Versionsspeichergröße (KB). Überwacht die Größe in KB aller Versionsspeicher. Mithilfe dieser Informationen können Sie die Menge des Speicherplatzes bestimmen, die in der tempdb-Datenbank für den Versionsspeicher benötigt wird. Das Überwachen dieser Indikatoren über einen gewissen Zeitraum ermöglicht eine hilfreiche Schätzung des zusätzlich für tempdb benötigten Speicherplatzes.

Versionsgenerierungsrate (KB/s). Überwacht die Versionsgenerierungsrate, in KB pro Sekunde, in allen Versionsspeichern.

Versionscleanuprate (KB/s).
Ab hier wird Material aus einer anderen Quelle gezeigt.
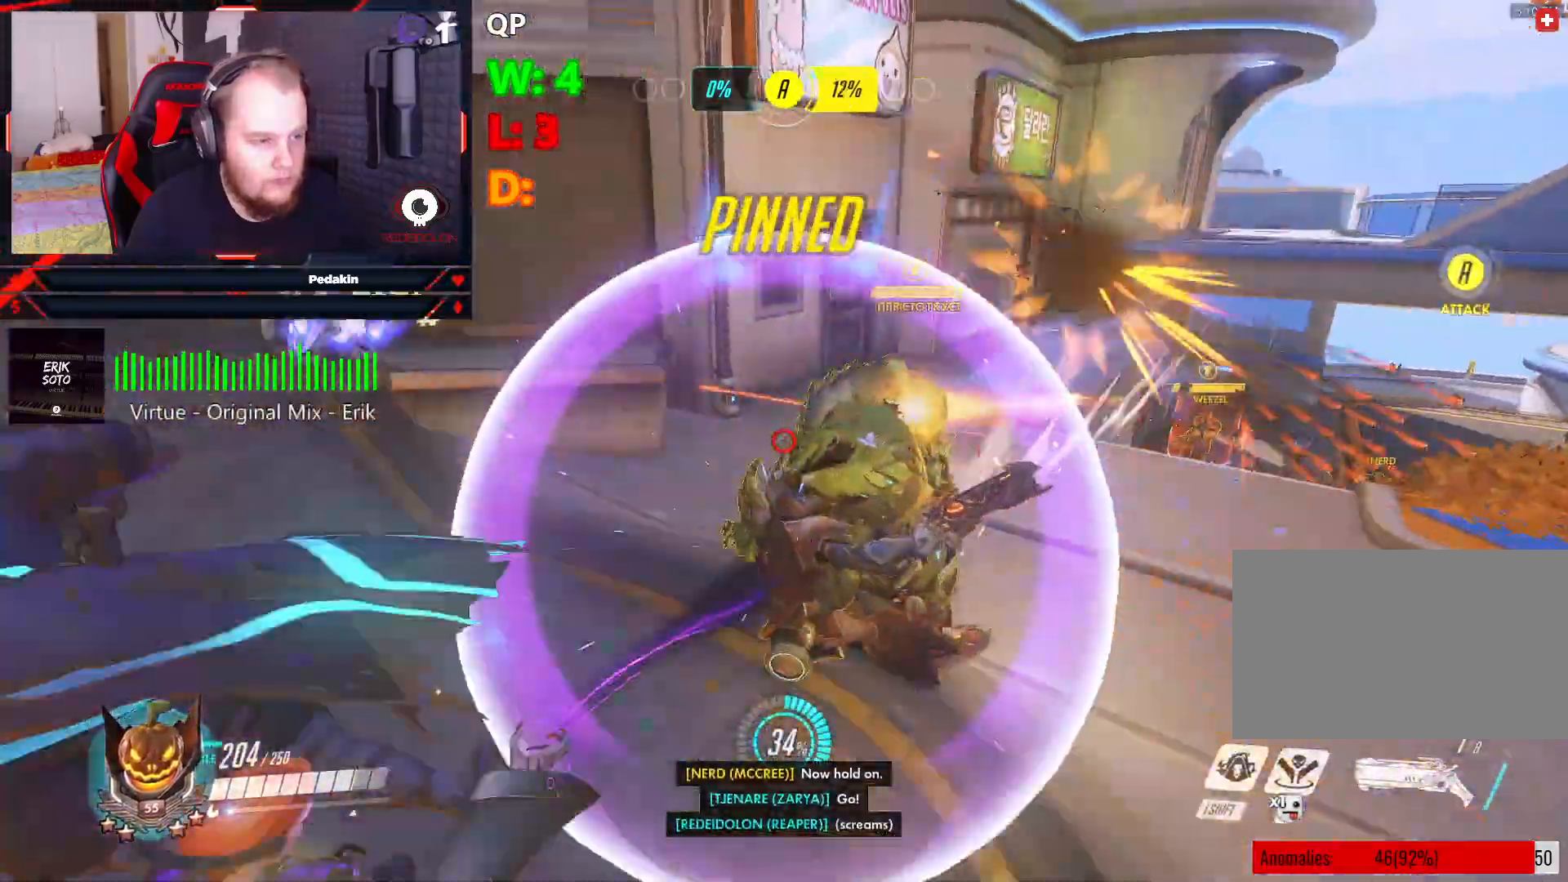
{"keys": ["s", "shift"], "mouse": [], "events": []}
Überwacht die Versionscleanuprate, in KB pro Sekunde, in allen Versionsspeichern.

HinweisHinweis

Die Informationen aus Versionsgenerierungsrate (KB/s) und Versionscleanuprate (KB/s) können zur Vorhersage von Speicherplatzanforderungen für tempdb verwendet werden.

Anzahl der Versionsspeichereinheiten. Überwacht die Anzahl der Versionsspeichereinheiten.

Erstellung von Versionsspeichereinheiten. Überwacht die Gesamtzahl der Versionsspeichereinheiten, die für das Speichern von Zeilenversionen erstellt wurden, seitdem die Instanz gestartet wurde.

Abschneiden von Versionsspeichereinheiten. Überwacht die Gesamtzahl der Versionsspeichereinheiten, die abgeschnitten wurden, seitdem die Instanz gestartet wurde. Eine Versionsspeichereinheit wird abgeschnitten, wenn SQL Server bestimmt, dass keine der Versionszeilen, die in der Versionsspeichereinheit gespeichert sind, für die Ausführung aktiver Transaktionen benötigt wird.

Updatekonfliktquote. Überwacht die Quote von Update-Momentaufnahmetransaktionen, die Updatekonflikte aufweisen, im Verhältnis zur Gesamtzahl der Update-Momentaufnahmetransaktionen.

Längste Transaktionsausführungszeit. Überwacht die längste Ausführungszeit in Sekunden aller Transaktionen, die die Zeilenversionsverwaltung verwenden. Hiermit kann bestimmt werden, ob eine Transaktion über eine nicht vertretbare Zeitdauer ausgeführt wird.

Transaktionen. Überwacht die Gesamtzahl aktiver Transaktionen. Dieser Leistungsindikator schließt keine Systemtransaktionen ein.

Momentaufnahmetransaktionen. Überwacht die Gesamtzahl aktiver Momentaufnahmetransaktionen.

Update-Momentaufnahmetransaktionen. Überwacht die Gesamtzahl aktiver Momentaufnahmetransaktionen, die Updatevorgänge ausführen.

Nichtsnapshot-Versionstransaktionen. Überwacht die Gesamtzahl aktiver Nichtmomentaufnahme-Transaktionen, die Versionsdatensätze generieren.

HinweisHinweis

Die Summe von Update-Momentaufnahmetransaktionen und Nichtsnapshot-Versionstransaktionen stellt die Gesamtzahl der Transaktionen dar, die an der Versionsgenerierung teilnehmen. Die Differenz zwischen Momentaufnahmetransaktionen und Update-Momentaufnahmetransaktionen gibt die Anzahl der schreibgeschützten Momentaufnahmetransaktionen an.